_The task:_ Give back the data below exactly, with every line kept the same.

**** Records for this task

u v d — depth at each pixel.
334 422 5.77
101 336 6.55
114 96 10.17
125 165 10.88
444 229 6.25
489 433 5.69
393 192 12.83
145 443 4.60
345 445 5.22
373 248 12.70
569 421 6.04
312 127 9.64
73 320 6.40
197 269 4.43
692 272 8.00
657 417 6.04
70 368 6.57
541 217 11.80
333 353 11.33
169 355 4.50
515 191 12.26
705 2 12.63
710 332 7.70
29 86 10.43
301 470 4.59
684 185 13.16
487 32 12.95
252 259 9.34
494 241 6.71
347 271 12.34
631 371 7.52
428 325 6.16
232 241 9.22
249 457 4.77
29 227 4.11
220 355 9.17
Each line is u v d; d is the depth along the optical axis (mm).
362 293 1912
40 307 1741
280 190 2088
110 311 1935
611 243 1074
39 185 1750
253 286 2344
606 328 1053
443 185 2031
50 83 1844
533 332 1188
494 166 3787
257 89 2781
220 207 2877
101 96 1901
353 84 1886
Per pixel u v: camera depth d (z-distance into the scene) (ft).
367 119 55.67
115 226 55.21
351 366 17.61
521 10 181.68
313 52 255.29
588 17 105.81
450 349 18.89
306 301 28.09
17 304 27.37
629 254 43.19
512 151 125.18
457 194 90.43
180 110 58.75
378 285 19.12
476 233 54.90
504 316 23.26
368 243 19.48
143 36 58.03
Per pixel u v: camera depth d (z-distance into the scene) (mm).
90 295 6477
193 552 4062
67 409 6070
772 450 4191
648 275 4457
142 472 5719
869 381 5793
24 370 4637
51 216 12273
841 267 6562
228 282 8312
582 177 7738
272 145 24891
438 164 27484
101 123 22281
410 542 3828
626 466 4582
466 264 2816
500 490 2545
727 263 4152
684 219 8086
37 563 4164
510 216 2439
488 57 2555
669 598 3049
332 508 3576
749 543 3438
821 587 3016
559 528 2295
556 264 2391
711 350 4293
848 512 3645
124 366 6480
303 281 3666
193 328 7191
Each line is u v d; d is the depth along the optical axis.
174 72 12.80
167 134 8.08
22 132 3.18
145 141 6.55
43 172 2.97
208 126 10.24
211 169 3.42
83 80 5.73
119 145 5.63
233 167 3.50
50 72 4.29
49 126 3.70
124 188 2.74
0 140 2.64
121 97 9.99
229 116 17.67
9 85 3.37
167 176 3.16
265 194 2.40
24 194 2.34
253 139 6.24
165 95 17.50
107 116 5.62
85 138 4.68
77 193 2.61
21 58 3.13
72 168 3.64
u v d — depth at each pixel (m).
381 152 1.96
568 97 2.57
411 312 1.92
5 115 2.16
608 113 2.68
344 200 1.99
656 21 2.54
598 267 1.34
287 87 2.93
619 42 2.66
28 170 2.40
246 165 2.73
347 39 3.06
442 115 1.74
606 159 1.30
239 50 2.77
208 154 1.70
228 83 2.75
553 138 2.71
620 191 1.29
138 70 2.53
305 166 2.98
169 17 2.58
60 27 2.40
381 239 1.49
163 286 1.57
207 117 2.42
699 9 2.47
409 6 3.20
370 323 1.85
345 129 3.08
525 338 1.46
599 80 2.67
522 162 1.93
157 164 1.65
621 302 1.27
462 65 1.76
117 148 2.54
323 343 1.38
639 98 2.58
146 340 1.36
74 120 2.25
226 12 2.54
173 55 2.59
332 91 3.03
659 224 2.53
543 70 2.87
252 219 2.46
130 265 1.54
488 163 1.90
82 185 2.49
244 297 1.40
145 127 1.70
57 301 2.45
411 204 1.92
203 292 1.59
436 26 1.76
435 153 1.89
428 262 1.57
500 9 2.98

********

_Response for this exercise:_
u v d — depth at each pixel.
334 422 5.77
101 336 6.55
114 96 10.17
125 165 10.88
444 229 6.25
489 433 5.69
393 192 12.83
145 443 4.60
345 445 5.22
373 248 12.70
569 421 6.04
312 127 9.64
73 320 6.40
197 269 4.43
692 272 8.00
657 417 6.04
70 368 6.57
541 217 11.80
333 353 11.33
169 355 4.50
515 191 12.26
705 2 12.63
710 332 7.70
29 86 10.43
301 470 4.59
684 185 13.16
487 32 12.95
252 259 9.34
494 241 6.71
347 271 12.34
631 371 7.52
428 325 6.16
232 241 9.22
249 457 4.77
29 227 4.11
220 355 9.17
Each line is u v d; d is the depth along the optical axis (mm).
362 293 1912
40 307 1741
280 190 2088
110 311 1935
611 243 1074
39 185 1750
253 286 2344
606 328 1053
443 185 2031
50 83 1844
533 332 1188
494 166 3787
257 89 2781
220 207 2877
101 96 1901
353 84 1886
Per pixel u v: camera depth d (z-distance into the scene) (ft).
367 119 55.67
115 226 55.21
351 366 17.61
521 10 181.68
313 52 255.29
588 17 105.81
450 349 18.89
306 301 28.09
17 304 27.37
629 254 43.19
512 151 125.18
457 194 90.43
180 110 58.75
378 285 19.12
476 233 54.90
504 316 23.26
368 243 19.48
143 36 58.03
Per pixel u v: camera depth d (z-distance into the scene) (mm).
90 295 6477
193 552 4062
67 409 6070
772 450 4191
648 275 4457
142 472 5719
869 381 5793
24 370 4637
51 216 12273
841 267 6562
228 282 8312
582 177 7738
272 145 24891
438 164 27484
101 123 22281
410 542 3828
626 466 4582
466 264 2816
500 490 2545
727 263 4152
684 219 8086
37 563 4164
510 216 2439
488 57 2555
669 598 3049
332 508 3576
749 543 3438
821 587 3016
559 528 2295
556 264 2391
711 350 4293
848 512 3645
124 366 6480
303 281 3666
193 328 7191
Each line is u v d; d is the depth along the optical axis.
174 72 12.80
167 134 8.08
22 132 3.18
145 141 6.55
43 172 2.97
208 126 10.24
211 169 3.42
83 80 5.73
119 145 5.63
233 167 3.50
50 72 4.29
49 126 3.70
124 188 2.74
0 140 2.64
121 97 9.99
229 116 17.67
9 85 3.37
167 176 3.16
265 194 2.40
24 194 2.34
253 139 6.24
165 95 17.50
107 116 5.62
85 138 4.68
77 193 2.61
21 58 3.13
72 168 3.64
u v d — depth at each pixel (m).
381 152 1.96
568 97 2.57
411 312 1.92
5 115 2.16
608 113 2.68
344 200 1.99
656 21 2.54
598 267 1.34
287 87 2.93
619 42 2.66
28 170 2.40
246 165 2.73
347 39 3.06
442 115 1.74
606 159 1.30
239 50 2.77
208 154 1.70
228 83 2.75
553 138 2.71
620 191 1.29
138 70 2.53
305 166 2.98
169 17 2.58
60 27 2.40
381 239 1.49
163 286 1.57
207 117 2.42
699 9 2.47
409 6 3.20
370 323 1.85
345 129 3.08
525 338 1.46
599 80 2.67
522 162 1.93
157 164 1.65
621 302 1.27
462 65 1.76
117 148 2.54
323 343 1.38
639 98 2.58
146 340 1.36
74 120 2.25
226 12 2.54
173 55 2.59
332 91 3.03
659 224 2.53
543 70 2.87
252 219 2.46
130 265 1.54
488 163 1.90
82 185 2.49
244 297 1.40
145 127 1.70
57 301 2.45
411 204 1.92
203 292 1.59
436 26 1.76
435 153 1.89
428 262 1.57
500 9 2.98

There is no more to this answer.